**EXERCISE**
Edit the records from their start through the line with "genus: Coptidium", replacing "phylum" with "division" and leaving everything else unchanged.

── DATA TO PROCESS

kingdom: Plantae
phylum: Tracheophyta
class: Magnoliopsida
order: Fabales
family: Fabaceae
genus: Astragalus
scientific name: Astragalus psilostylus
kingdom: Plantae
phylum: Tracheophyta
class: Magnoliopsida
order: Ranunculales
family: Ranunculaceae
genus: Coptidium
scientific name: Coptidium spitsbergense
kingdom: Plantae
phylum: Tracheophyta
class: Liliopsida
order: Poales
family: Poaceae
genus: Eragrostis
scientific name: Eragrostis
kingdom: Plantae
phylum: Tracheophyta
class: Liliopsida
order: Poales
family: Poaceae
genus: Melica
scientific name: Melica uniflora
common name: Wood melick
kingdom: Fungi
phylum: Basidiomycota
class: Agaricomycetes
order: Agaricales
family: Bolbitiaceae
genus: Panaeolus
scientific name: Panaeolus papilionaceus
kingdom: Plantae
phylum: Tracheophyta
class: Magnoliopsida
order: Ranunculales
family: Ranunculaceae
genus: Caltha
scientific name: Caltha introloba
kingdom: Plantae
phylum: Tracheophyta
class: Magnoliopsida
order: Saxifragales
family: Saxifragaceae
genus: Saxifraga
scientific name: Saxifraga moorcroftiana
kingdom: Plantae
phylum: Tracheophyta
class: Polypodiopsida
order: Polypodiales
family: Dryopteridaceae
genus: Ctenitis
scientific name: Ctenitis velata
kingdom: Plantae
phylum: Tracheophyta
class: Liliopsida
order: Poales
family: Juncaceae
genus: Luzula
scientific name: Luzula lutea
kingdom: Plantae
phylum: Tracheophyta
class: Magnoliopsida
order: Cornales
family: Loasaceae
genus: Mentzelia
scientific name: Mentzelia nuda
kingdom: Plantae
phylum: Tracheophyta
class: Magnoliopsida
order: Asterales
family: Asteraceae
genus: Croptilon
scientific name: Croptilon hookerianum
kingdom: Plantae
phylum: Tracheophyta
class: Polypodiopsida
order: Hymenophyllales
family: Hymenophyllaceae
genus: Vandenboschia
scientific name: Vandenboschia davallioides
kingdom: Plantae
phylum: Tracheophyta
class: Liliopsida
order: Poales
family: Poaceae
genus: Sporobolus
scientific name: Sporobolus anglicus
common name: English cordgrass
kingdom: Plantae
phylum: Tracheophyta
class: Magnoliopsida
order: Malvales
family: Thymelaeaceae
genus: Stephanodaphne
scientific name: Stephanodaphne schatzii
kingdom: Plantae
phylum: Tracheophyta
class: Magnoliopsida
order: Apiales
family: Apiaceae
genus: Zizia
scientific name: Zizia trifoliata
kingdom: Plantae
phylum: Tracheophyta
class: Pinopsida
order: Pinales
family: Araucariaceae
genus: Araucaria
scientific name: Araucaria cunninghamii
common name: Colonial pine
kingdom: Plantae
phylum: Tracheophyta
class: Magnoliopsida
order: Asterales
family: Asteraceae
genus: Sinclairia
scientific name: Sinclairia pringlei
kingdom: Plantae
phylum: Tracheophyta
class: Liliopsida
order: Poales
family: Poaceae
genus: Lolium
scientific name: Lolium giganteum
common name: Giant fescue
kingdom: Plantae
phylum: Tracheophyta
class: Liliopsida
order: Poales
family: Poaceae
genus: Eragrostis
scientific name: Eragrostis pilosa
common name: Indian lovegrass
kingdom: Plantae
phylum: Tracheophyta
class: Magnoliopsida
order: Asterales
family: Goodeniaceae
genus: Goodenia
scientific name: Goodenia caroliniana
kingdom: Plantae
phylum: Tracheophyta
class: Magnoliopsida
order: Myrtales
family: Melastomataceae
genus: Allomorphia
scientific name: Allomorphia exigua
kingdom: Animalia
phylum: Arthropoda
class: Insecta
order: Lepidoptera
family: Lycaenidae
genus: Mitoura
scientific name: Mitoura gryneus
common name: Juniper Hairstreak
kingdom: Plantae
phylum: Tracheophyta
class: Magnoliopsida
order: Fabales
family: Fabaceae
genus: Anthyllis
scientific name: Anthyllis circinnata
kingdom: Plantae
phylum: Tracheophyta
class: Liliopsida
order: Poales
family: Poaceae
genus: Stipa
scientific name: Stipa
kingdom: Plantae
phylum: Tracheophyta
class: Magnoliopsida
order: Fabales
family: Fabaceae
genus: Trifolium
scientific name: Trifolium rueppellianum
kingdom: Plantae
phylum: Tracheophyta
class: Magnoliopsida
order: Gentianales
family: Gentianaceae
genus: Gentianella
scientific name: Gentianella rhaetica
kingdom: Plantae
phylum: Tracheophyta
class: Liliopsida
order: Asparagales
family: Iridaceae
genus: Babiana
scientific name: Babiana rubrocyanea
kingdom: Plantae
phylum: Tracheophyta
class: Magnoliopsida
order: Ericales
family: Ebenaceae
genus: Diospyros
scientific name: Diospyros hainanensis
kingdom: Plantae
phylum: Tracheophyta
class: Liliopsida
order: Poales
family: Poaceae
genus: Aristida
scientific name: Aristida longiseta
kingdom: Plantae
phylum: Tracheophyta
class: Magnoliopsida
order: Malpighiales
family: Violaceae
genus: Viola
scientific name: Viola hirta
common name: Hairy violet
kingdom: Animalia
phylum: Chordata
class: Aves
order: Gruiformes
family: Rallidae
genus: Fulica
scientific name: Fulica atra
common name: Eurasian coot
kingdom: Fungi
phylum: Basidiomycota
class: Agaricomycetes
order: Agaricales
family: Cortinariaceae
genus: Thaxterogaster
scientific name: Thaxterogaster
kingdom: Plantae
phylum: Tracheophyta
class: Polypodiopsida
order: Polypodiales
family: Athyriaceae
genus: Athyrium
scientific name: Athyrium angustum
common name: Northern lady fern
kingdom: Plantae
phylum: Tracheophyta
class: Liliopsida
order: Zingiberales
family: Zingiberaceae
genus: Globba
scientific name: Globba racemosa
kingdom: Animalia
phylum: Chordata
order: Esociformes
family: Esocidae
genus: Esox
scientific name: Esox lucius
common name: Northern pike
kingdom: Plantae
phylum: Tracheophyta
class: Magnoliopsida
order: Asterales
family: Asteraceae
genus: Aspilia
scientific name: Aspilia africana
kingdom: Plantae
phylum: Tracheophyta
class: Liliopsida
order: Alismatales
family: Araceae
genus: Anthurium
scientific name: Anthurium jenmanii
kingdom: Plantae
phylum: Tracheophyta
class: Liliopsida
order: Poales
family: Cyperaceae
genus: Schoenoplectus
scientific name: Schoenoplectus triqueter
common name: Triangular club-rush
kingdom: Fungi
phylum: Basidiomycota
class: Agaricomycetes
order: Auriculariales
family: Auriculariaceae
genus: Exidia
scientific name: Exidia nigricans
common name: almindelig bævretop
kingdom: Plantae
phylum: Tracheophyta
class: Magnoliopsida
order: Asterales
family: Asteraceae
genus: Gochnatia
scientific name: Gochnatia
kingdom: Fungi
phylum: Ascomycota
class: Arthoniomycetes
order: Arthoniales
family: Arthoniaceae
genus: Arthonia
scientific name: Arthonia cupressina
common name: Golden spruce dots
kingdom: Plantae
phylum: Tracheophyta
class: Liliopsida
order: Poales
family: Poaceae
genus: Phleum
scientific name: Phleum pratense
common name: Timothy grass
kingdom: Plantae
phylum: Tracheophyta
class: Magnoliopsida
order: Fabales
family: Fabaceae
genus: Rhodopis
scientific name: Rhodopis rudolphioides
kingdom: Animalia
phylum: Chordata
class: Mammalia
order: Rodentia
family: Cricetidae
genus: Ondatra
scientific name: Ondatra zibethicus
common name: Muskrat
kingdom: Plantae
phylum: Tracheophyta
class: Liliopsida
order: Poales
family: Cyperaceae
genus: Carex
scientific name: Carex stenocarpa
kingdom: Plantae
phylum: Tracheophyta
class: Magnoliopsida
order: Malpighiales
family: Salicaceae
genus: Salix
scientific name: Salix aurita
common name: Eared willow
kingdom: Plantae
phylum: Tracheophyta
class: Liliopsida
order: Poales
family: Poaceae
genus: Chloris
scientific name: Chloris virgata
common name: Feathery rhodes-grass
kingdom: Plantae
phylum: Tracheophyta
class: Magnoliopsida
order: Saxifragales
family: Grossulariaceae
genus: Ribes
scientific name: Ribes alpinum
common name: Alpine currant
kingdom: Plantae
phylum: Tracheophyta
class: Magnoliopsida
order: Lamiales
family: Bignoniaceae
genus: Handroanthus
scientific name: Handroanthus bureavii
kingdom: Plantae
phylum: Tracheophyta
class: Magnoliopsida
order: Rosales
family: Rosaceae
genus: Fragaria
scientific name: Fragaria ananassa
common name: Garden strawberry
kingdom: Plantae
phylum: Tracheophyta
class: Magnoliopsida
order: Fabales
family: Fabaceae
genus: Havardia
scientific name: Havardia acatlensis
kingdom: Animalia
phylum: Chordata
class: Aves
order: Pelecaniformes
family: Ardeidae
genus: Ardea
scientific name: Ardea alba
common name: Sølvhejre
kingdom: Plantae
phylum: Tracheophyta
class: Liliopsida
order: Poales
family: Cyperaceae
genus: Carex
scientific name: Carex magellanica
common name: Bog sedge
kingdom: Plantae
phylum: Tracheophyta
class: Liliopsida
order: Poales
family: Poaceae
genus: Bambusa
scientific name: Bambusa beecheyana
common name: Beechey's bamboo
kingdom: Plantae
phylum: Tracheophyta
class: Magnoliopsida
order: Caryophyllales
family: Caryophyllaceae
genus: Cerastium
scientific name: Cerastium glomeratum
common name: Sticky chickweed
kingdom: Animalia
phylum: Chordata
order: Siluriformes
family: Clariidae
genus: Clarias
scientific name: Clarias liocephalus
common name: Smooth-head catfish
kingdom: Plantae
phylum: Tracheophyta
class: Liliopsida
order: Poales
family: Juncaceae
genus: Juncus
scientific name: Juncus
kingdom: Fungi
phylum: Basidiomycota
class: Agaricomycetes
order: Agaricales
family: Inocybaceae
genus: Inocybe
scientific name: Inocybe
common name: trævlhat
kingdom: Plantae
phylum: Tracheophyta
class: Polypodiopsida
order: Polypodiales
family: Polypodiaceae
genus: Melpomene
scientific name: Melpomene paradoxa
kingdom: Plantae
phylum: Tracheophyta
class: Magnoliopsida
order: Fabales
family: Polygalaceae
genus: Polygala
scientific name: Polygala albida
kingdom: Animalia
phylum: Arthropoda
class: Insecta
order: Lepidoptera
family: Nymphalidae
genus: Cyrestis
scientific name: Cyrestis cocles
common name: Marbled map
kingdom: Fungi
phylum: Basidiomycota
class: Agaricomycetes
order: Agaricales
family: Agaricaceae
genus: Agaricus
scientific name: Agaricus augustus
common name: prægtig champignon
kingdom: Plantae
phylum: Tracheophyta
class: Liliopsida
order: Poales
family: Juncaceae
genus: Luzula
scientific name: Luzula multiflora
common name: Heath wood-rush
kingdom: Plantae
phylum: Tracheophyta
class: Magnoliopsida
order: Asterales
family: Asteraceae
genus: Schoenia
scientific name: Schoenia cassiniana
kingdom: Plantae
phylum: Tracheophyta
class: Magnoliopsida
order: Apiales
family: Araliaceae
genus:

────

**COMPLETED TASK**
kingdom: Plantae
division: Tracheophyta
class: Magnoliopsida
order: Fabales
family: Fabaceae
genus: Astragalus
scientific name: Astragalus psilostylus
kingdom: Plantae
division: Tracheophyta
class: Magnoliopsida
order: Ranunculales
family: Ranunculaceae
genus: Coptidium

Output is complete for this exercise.